(Assignment) Set the listing down unchanged, minus every embedded image.

(Collected material)
* * *
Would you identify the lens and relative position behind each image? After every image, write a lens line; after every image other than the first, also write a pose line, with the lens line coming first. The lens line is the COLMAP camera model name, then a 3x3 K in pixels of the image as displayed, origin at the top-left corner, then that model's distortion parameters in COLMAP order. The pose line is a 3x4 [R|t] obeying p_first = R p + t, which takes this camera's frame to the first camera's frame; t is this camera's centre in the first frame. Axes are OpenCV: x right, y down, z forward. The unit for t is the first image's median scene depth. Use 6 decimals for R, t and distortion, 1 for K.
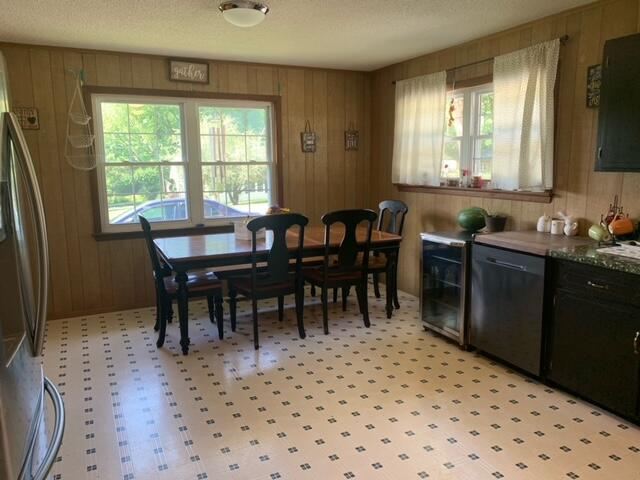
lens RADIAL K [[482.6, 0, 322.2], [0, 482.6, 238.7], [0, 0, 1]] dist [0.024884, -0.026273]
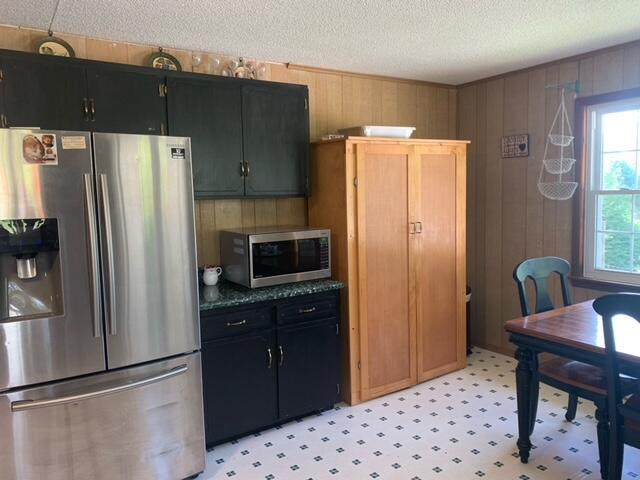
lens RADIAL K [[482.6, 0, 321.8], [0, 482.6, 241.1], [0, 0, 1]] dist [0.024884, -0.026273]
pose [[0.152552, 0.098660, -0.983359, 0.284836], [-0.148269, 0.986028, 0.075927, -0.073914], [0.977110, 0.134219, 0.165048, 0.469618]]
* * *
(Answer)
Would you identify the lens and relative position behind each image? After every image, write a lens line; after every image other than the first, also write a pose line, with the lens line coming first. The lens line is the COLMAP camera model name, then a 3x3 K in pixels of the image as displayed, origin at the top-left corner, then that model's distortion parameters in COLMAP order. The pose line is a 3x4 [R|t] obeying p_first = R p + t, which takes this camera's frame to the first camera's frame; t is this camera's centre in the first frame. Axes are OpenCV: x right, y down, z forward. The unit for t is the first image's median scene depth. Use 6 decimals for R, t and distortion, 1 for K.
lens RADIAL K [[482.6, 0, 322.2], [0, 482.6, 238.7], [0, 0, 1]] dist [0.024884, -0.026273]
lens RADIAL K [[482.6, 0, 321.8], [0, 482.6, 241.1], [0, 0, 1]] dist [0.024884, -0.026273]
pose [[0.152552, 0.098660, -0.983359, 0.284836], [-0.148269, 0.986028, 0.075927, -0.073914], [0.977110, 0.134219, 0.165048, 0.469618]]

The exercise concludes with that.